Companies scream bloody murder, and so does the white-collar bar. Over the course of the next decade, those powers are completely rolled back, which really strip the ability for prosecutors to get inside companies to investigate. That has a whole cascading series of effects.

Sirota: Okay. Now let's move up to the Obama era. What could the Obama administration have done based on all of the trends you've just charted, and what did it do instead?

Eisinger: The first thing they could have done is created a task force, a big, giant task force to address a variety of financial crisis-era cases. People should remember, the financial crisis hits in the end of the Bush administration. The height is September. The election is in November. All the firms that collapse, the criminal investigations are going on, and the late Bush administration folks who are on their way out don't take a series of serious decisions and let the investigations start to percolate. That's the first mistake.

The Obama administration inherits that mistake, but they compound it by not doing anything about it. One thing they needed to do was create a task force where you figuratively lock 50 prosecutors in a room together to look at — five needed to look at Lehman Brothers, and 10 needed to look at the CDO business, and five needed to look at Citi, and six needed to look at JP Morgan, etc., etc. If you had, they would have found crimes.

In fact, what happens is they don't really look in a serious way. Whenever you hear Eric Holder or Preet Bharara or Lanny Breuer saying, "We looked seriously and nobody ever presented us a criminal case without a doubt prosecuting a high-level individual," the secret is that they didn't look. That was mistake number one.

Sirota: What are the continuing effects of the Justice Department culture that the Obama administration basically helped cement?

Eisinger: The day-to-day legacy now is that the Department of Justice has lost the will and ability to prosecute top corporate executives. This is the flip side. [We] know about mass incarceration and the scandal of that, and that we disproportionately punish mostly poor, mostly people of color, in this country.
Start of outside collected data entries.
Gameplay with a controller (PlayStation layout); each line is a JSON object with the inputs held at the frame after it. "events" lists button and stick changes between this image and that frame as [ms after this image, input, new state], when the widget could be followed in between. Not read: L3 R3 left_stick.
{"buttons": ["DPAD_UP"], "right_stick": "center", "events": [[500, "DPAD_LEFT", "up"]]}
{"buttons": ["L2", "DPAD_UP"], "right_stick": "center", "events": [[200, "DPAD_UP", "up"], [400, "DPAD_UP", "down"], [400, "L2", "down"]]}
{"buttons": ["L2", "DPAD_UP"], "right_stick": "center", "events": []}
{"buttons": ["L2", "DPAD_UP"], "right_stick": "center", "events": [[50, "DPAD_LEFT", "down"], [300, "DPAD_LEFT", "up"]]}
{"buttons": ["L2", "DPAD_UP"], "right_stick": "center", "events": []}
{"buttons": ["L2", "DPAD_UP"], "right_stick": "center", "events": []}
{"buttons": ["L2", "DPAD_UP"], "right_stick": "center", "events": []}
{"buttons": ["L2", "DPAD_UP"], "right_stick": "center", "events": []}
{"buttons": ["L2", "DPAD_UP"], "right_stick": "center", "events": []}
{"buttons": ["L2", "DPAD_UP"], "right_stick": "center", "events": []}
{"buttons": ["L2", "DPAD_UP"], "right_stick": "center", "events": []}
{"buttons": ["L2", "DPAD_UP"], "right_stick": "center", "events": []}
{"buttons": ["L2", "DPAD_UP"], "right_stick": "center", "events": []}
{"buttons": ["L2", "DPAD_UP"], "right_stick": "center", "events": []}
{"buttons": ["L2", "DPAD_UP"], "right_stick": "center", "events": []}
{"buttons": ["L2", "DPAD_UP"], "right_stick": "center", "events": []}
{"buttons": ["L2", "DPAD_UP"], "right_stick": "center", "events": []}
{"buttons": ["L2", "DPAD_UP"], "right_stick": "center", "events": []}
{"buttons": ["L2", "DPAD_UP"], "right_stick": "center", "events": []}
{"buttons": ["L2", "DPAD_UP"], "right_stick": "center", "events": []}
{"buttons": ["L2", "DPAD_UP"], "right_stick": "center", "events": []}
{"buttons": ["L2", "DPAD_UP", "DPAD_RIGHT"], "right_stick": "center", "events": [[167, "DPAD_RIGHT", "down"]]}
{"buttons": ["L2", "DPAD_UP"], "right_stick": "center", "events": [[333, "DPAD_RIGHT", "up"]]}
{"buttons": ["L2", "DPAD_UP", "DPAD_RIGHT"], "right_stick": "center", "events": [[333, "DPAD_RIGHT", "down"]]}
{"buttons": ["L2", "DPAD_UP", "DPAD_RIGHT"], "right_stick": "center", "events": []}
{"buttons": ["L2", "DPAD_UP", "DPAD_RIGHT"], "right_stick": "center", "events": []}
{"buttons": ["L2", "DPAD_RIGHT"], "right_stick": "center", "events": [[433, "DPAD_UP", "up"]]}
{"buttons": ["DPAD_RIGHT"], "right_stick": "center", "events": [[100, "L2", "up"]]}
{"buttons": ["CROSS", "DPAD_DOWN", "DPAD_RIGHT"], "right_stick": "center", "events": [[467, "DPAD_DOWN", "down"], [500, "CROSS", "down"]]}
This is the flip side of that, which is that we allow the rich and powerful to commit crimes with impunity if they are in executive positions at major corporations. That is a scandal, and it undermines the fairness and justice of our system and the rule of law.

The Obama administration has contributed to it. What they do now is they settle with corporations rather than focusing on prosecuting individuals. They have lost the skill set to do with it, because settling with corporations is so easy and because of the way settlements come about, which is that we have outsourced and privatized investigations to the corporations themselves. It's basically like allowing Pablo Escobar to hire the major law firm of Medellin to investigate whether Escobar is dealing drugs or not. That surprisingly is an investigation that might yield a few street-level drug users but is not going to actually implicate Pablo himself.

We have corporations who have a scandal. They hire a law firm. The law firm does the investigation. The investigation is studiously incurious about going to the top levels, and worse than that, they negotiate, then they hand the results to the Department of Justice. The Department of Justice looks over it, and then comes up with some kind of fine that the shareholders pay. The executives don't pay it. The company, the piece of paper has to pay it, but that comes out of shareholder pockets. Then those prosecutors, many of them, go to work for those law firms themselves after a few years. That is a deeply corrupt process.